Many metrics are statistics based on the “ranks” of the edges of the validation set. The rank of a positive edge is determined by the rank of its score against the scores of a certain number of negative edges. A rank of 1 is the “best” outcome as it means that the positive edge had a higher score than all the negatives. Higher values are “worse” as they indicate that the positive didn’t stand out.

It may happen that some of the negative samples used in the rank computation are in fact other positive samples, which are expected to have a high score and may thus cause adverse effects on the rank. This effect is especially visible on smaller graphs, in particular when all other entities are used to construct the negatives. To fix it, and to match what is typically done in the literature, a so-called “filtered” rank is used in the FB15k demo script (and there only), where positive samples are filtered out when computing the rank of an edge. It is hard to scale this technique to large graphs, and thus it is not enabled globally.

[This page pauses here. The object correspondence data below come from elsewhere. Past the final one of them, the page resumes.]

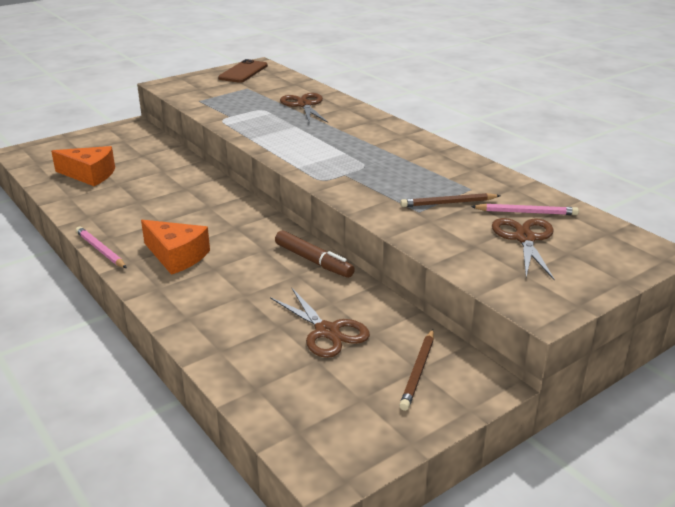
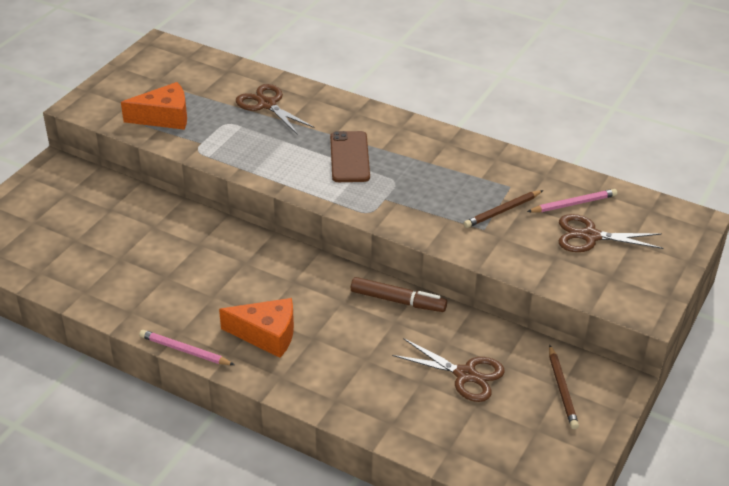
camera: 25 degrees left, 10 degrees up
orange cheese [51,146,115,186] -> orange cheese moved to [121,82,187,130]
brown phone [218,59,268,83] -> brown phone moved to [330,131,370,182]
brown scissors [492,218,555,280] -> brown scissors turned 60 degrees counterclockwise [559,214,663,252]

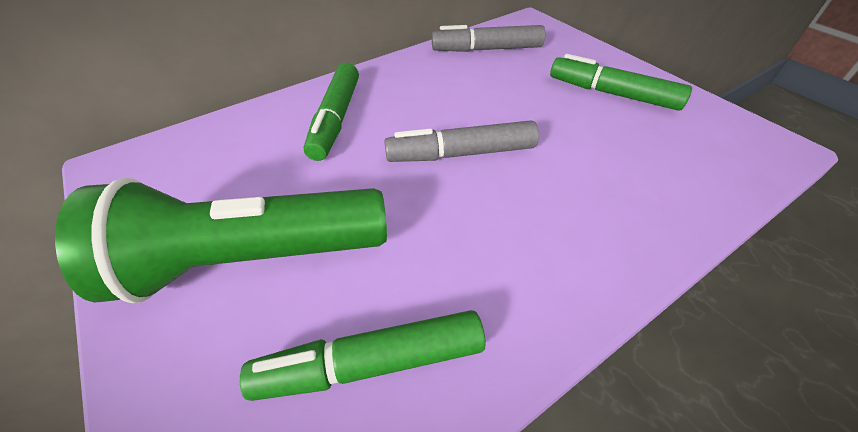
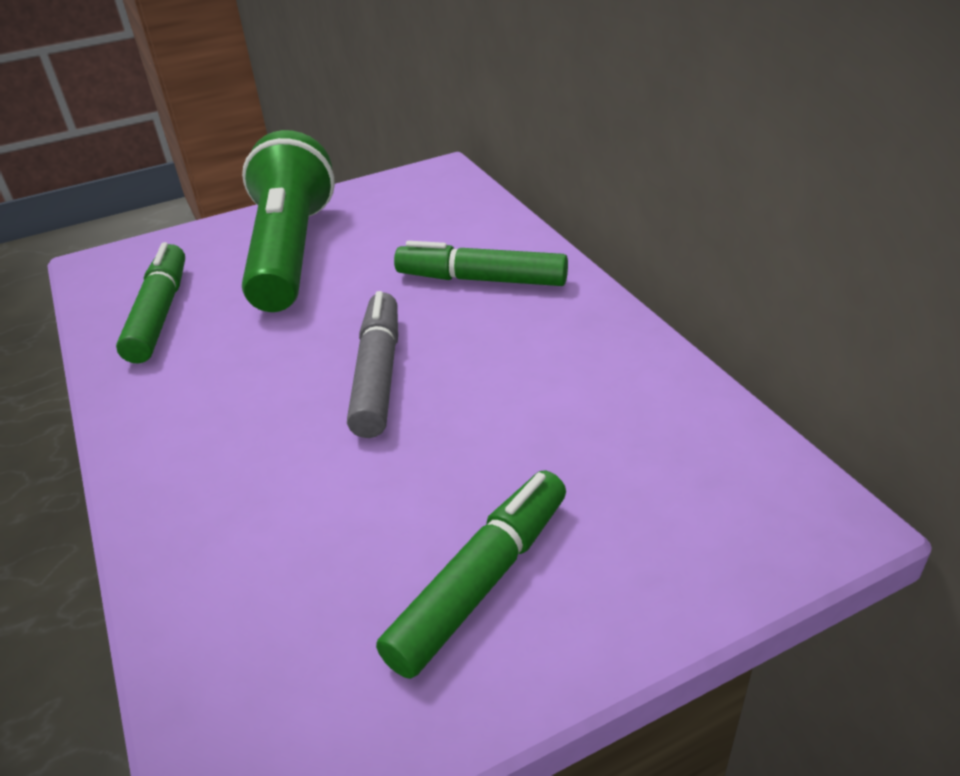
camera: 100 degrees right, 10 degrees down
grey marker [432,25,545,52] -> none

However, filtering is less important on large graphs as it’s less likely to see a training edge among the sampled negatives.

The metrics are:

  • Mean Rank: the average of the ranks of all positives (lower is better, best is 1).
  • Mean Reciprocal Rank (MRR): the average of the reciprocal of the ranks of all positives (higher is better, best is 1).
  • Hits@1: the fraction of positives that rank better than all their negatives, i.e., have a rank of 1 (higher is better, best is 1).
  • Hits@10: the fraction of positives that rank in the top 10 among their negatives (higher is better, best is 1).
  • Hits@50: the fraction of positives that rank in the top 50 among their negatives (higher is better, best is 1).
  • Area Under the Curve (AUC): an estimation of the probability that a randomly chosen positive scores higher than a randomly chosen negative (any negative, not only the negatives constructed by corrupting that positive).

Evaluation during training

Offline evaluation is a slow process that is intended to be run after training is complete to evaluate the final model on a held-out set of edges constructed by the user. However, it’s useful to be able to monitor overfitting as training progresses. PBG offers this functionality, by calculating the same metrics as the offline evaluation before and after each pass on a small set of training edges. These stats are printed to the logs.

The metrics are computed on a set of edges that is held out automatically from the training set. To be more explicit: using this feature means that training happens on fewer edges, as some are excluded and reserved for this evaluation. The holdout fraction is controlled by the eval_fraction config parameter (setting it to zero thus disables this feature). The evaluations before and after each training iteration happen on the same set of edges, thus are comparable. Moreover, the evaluations for the same edge chunk, edge path and bucket at different epochs also use the same set of edges.

Evaluation metrics are computed both before and after training each edge bucket because it provides insight into whether the partitioned training is working. If the partitioned training is converging, then the gap between the “before” and “after” statistics should go to zero over time. On the other hand, if the partitioned training is causing the model to overfit on each edge bucket (thus decreasing performance for other edge buckets) then there will be a persistent gap between the “before” and “after” statistics.

It’s possible to use different batch sizes for same-batch and uniform negative sampling by tuning the eval_num_batch_negs and the eval_num_uniform_negs config parameters.